Large syphilitic thoracic aortic aneurysms may cause symptoms via mass effect on neighboring mediastinal structures, including the trachea, esophagus and pulmonary artery,^13–15 as in our patient. Additional reported complications include compression of the superior vena cava, ¹⁶ erosion into the chest wall ¹⁷ and thoracic spinal bodies, ¹⁸ erosion into the airways ¹⁹ and esophagus, ²⁰ and fistulization to the pulmonary artery. ²¹ As with aneurysms of other etiologies, patients with syphilitic aortitis are at risk for dissection and rupture.

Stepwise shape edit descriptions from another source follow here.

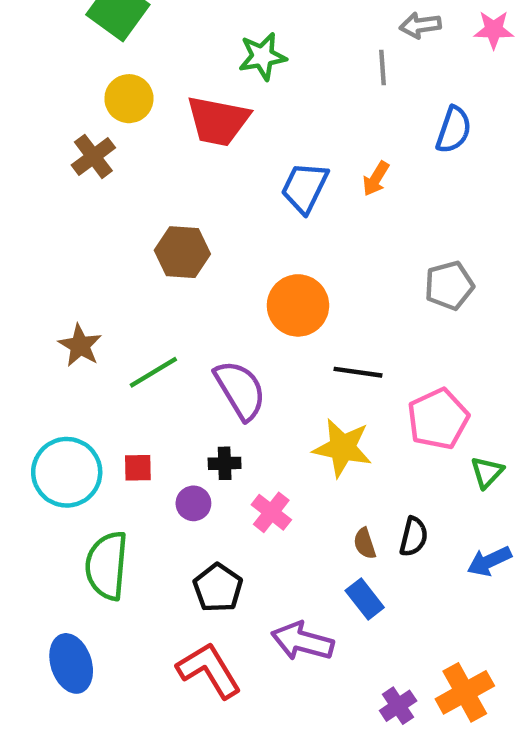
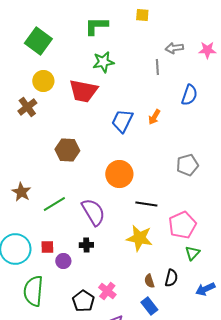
green triangle: (487, 472) -> (192, 253), moved
purple circle: (193, 503) -> (63, 261), moved
pink cross: (271, 512) -> (107, 291), moved

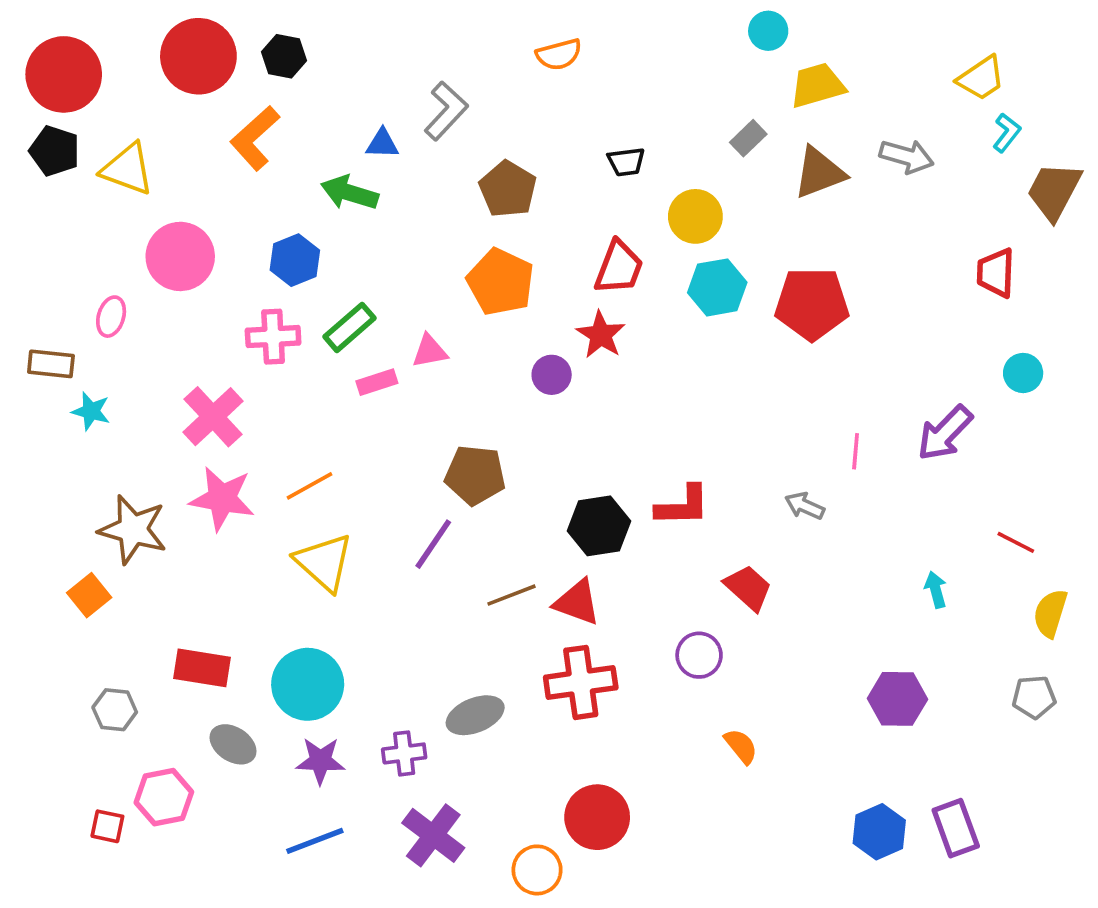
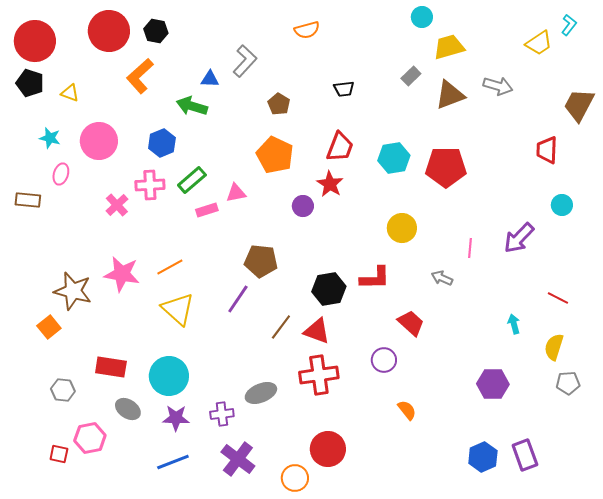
cyan L-shape: (1007, 133) -> (569, 25), moved
yellow triangle: (127, 169) -> (70, 93), size x0.6
brown pentagon: (508, 189) -> (279, 104), size x0.7
yellow circle: (695, 216) -> (402, 228), moved
cyan star: (91, 411) -> (50, 138), moved
pink cross: (213, 417) -> (117, 205), moved, size x0.7
brown line: (512, 595) -> (281, 327), turned -32
yellow semicircle: (1050, 613) -> (554, 347), moved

Thoracic aortic aneurysms grow at a rate upwards of 0.10 cm per year, with risk of complications, including dissection and rupture, increasing sharply as the aneurysm diameter surpasses 6.0 cm. ²² Consensus guidelines advise surgical evaluation for all patients with symptoms suggestive of thoracic aortic aneurysm expansion, regardless of size, as well as asymptomatic individuals with an ascending aortic or aortic sinus diameter of 5.5 cm or greater. ³ Our patient’s case illustrates how, for individuals with giant thoracic aortic aneurysms, management may obligate a choice between Scylla and Charybdis: high-risk surgery or the inevitable progression of disease. A multidisciplinary approach is paramount, and a patient’s personal values must be carefully assessed.

Conclusion

This case demonstrates the potential of large thoracic aneurysms to cause pulmonary hypertension and right heart failure, and how, in advanced stages, massive aneurysms may obligate difficult management decisions for physicians and patients. Ascertaining the etiology of aneurysmal disease is important. Syphilis, though far less common today, continues to be a relevant source of aneurysmal disease, and may indeed grow in prevalence in decades to come.